I’ve had some really good days lately, starting last week helping with a family grief support group (sounds distressing, I know, but I was with a group of hopped-up kids and the vibe was far less Big Bleak Bummer and more Full-Scale Pint-Sized Chaos Goblin), buoyed by some live music and good company, then rounded out nicely with some unseasonably warm and sunny weather.

It’s been the sort of weather that makes a person nervous to enjoy it, really. I mean, I know we get the full mixed springtime bag in Oregon, but 80’s in April is pretty wild. On the one hand, I’ve been happily soaking up the vitamin D(opamine), on the other, I’m like … am I the frog who is cluessly splashing around praising the water’s comfort as it makes its way towards boiling point?

Well, probably. But what am I going to do about that, right? I bought those stupid resuable straws, I did my part!! (Just kidding. Although I DO have some v strong butthurts over the lie foisted upon consumers that it was up to us to save the planet by guiltily scrimping on paper toweling etc while the corporations doing the actual damage continued with full toxic impunity.)

It’s sort of like how I view AI tech. Do I increasingly believe it’s going to ruin our culture and ability to believe anything we see or read and possibly kill us all, yes, do I also enjoy using its tools for all sorts of things, also yes. It’s here, it’s far beyond my ability as one person to effect its advance in any way. May as well lie out in the deadly laser sunshine/ask ChatGPT how to fix my disconnected CarPlay.

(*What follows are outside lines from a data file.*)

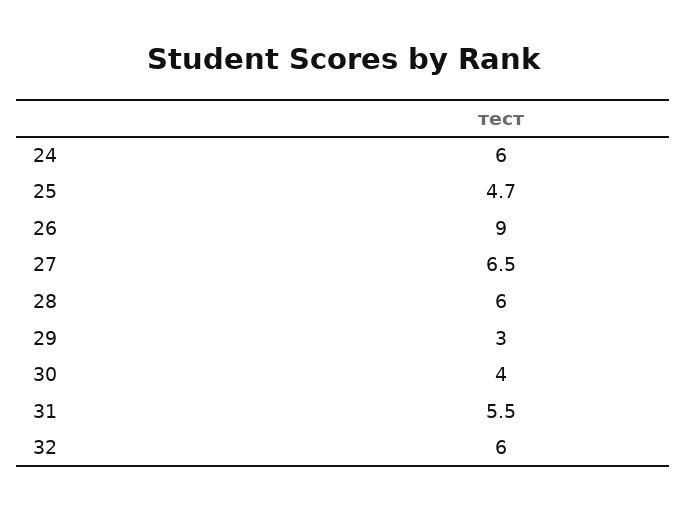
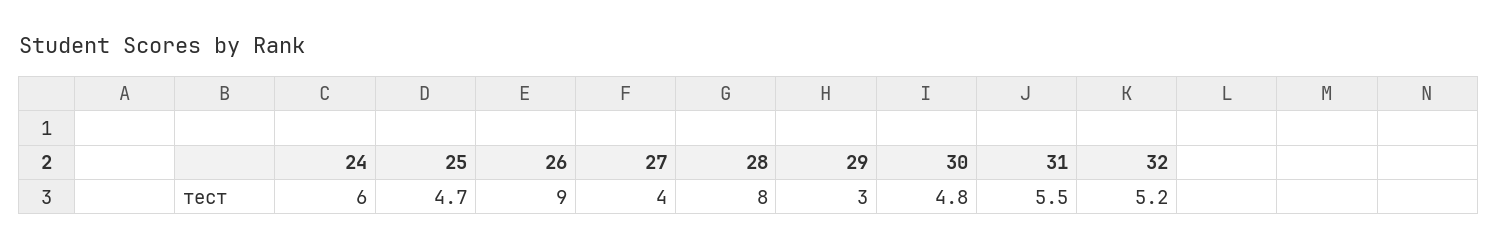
27: 6.5 -> 4
28: 6 -> 8
30: 4 -> 4.8
32: 6 -> 5.2

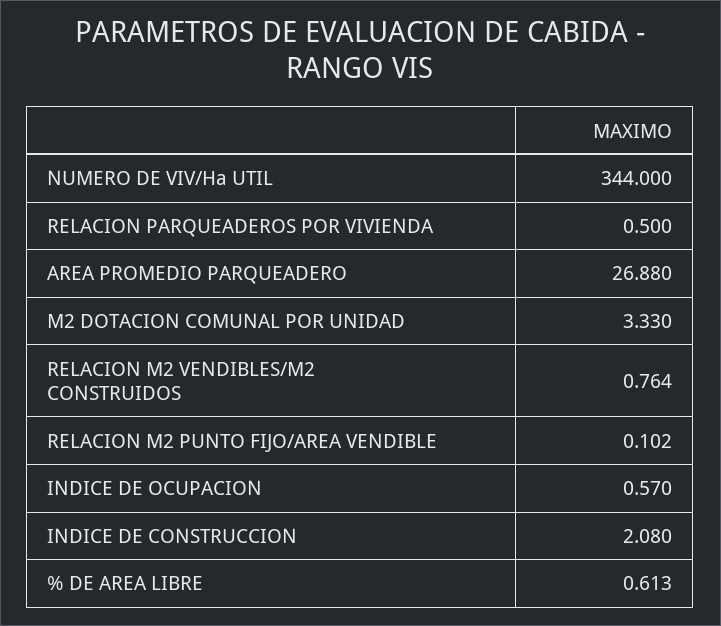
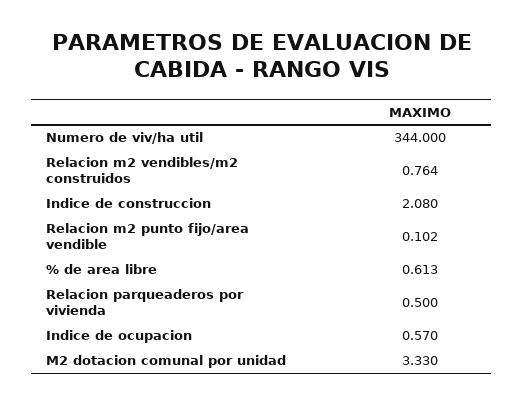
AREA PROMEDIO PARQUEADERO: 26.88 -> none

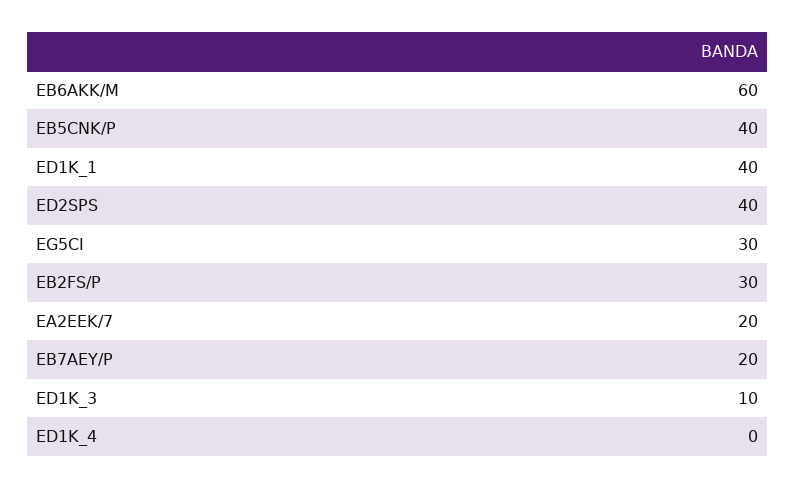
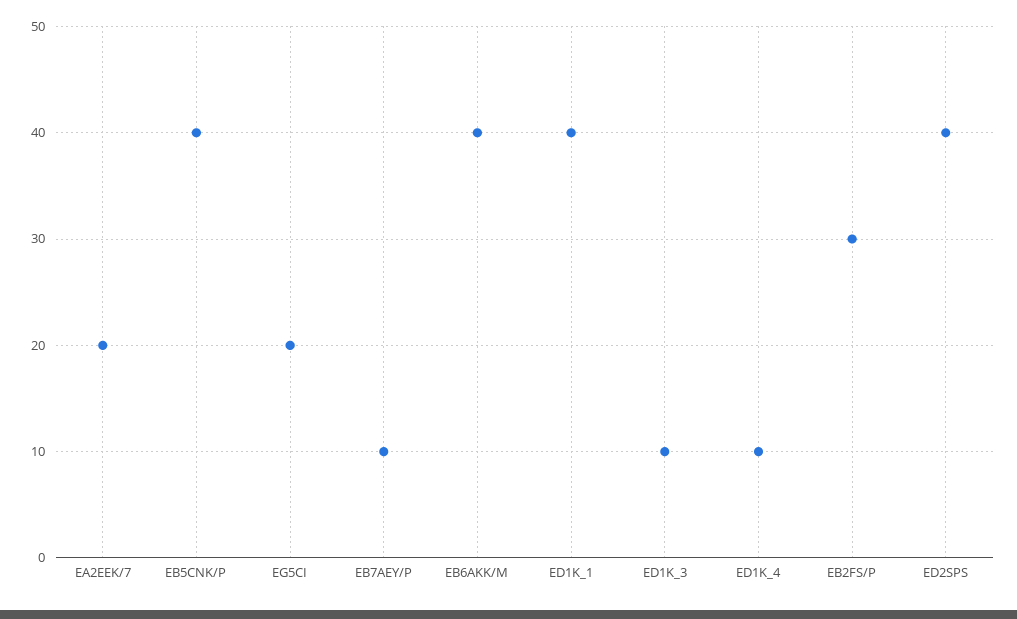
EB6AKK/M: 60 -> 40
EG5CI: 30 -> 20
EB7AEY/P: 20 -> 10
ED1K_4: 0 -> 10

Maybe it’s due to the surge in warm temps and/or being outside so much, but I’ve also been in full-scale histamine overkill the last two days. I would actually suspect something more serious except for how this presents, classic allergy hell of nonstop sneezing/itching nose/itching and watery eyes. THE WORST. Okay, the worst is having a president who openly declares his intent to commit genocide (wtf wtf wtf the whole world is shoulder-deep in a cycle of abuse by this dipshit psycho), but shitty allergies are no fun either. I don’t remember ever having so much trouble with allergies so perhaps that is something else that aging surprises you with. “Welcome to 52! Now your legs are saggy and breathing air makes you want to claw your face off!”

I am tired of blowing my nose for sure but it is worth it to have spent so much time enjoying my backyard. The yard was one place that still didn’t really feel like mine — aside from a bit of planting last fall, it had no personality to speak of. Now there are more flowers, container pots here and there, and some inexpensive places to sit and lounge. I’ve discovered that it’s a very quiet place, with no neighbors seeming to be in their own yards that touch up against mine. It’s different from my previous yard, smaller with less privacy, fewer trees, more far-off road noise. It’s got a lot of unpretty power lines strung overhead. The lawn is in a deathfight between grass and dandelions and the weeds are surging ahead.

But it is MINE, all mine. I was out there all weekend for the most part, with Billy hanging out nearby on his harness. Sunshine overhead, music playing from my little speaker. A yard full of potential, with some well-established plants and plenty of room for more. All up to me to decide how I want it to grow over time.